When promotional opportunities or project lead roles arise, women who are working at or beyond capacity are either passed over by management or are slow to apply because they are already overburdened by their dual career and home responsibilities.
Women can be hyper-productive
“Naturally, no manager wants to further overload someone they think is already struggling to cope. However, what is lost from consideration here, is the fact that many career women can and do operate at a level of efficiency and hyper-productivity that is comparable to their fulltime office peers.”
What is concerning is that these factors are now adding up to a situation where the already meagre female leadership pipeline is not likely to improve anytime soon, which will devastate companies’ ability to affect the gender transformation in senior leadership most of them are trying to achieve, Naidoo warns.
“Companies should therefore urgently assess the degree to which new ways of working could be disproportionately affecting the women in the organisation and if necessary draft clear policies to support these women and nurture their ongoing career progress.”
In the USA, author and activist Reshma Saujani leads the Marshall Plan for Moms in recognition of the need to support specifically women’s economic recovery and empowerment. It aims to create sweeping changes in three focus areas:
- Workplaces: organising C-level executives to transform workplaces in recognition of the additional duties placed almost exclusively on mothers on the home front
- Culture: through creative campaigns and compelling thought leadership, changing the way motherhood is seen and valued
- Government: working in coalition with advocacy partners to campaign for benefits, including childcare and direct payments.
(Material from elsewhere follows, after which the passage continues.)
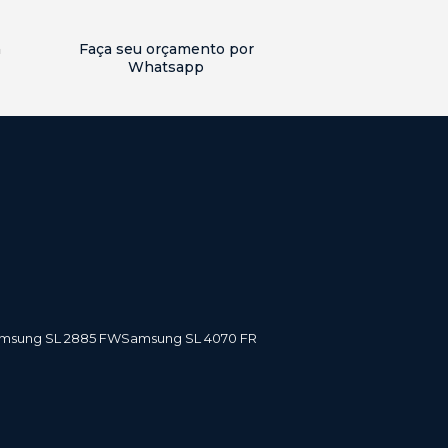
a
Faça seu orçamento por
Whatsapp
amsung SL 2885 FW
Samsung SL 4070 FR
South African women not so lucky as remote workers
“Although the same issues face many South African women, local circumstances will not easily allow for a similar local plan for mothers, but that does not mean the impact on companies falls away.
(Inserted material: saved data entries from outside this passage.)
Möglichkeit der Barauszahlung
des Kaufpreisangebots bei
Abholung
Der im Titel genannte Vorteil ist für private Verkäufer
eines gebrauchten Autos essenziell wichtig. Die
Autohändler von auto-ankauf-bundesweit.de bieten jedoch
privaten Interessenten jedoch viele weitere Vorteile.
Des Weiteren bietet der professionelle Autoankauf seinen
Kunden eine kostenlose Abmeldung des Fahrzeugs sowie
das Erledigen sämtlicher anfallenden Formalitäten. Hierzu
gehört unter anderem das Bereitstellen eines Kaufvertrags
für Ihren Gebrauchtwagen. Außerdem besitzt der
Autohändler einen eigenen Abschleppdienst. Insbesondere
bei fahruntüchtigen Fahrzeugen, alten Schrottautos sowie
“Exhausted, overworked and under-appreciated female workforces will have the same negative impact on companies here as abroad, in terms of the bottom line, as well as gender transformation.”
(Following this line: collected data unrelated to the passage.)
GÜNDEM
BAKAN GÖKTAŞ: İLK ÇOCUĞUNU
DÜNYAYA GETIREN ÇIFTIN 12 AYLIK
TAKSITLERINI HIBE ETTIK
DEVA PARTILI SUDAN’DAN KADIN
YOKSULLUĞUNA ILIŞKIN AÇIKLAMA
Naidoo says the onus is therefore on companies to take the initiative to ensure that those female leaders they previously identified for career progression do not fall off the radar and that promising young female leaders are actively identified and mentored.
“Much has been done before the pandemic to develop leadership pipelines for both racial and gender transformation and those efforts should not now be discarded in the rush to return to old ways of working.”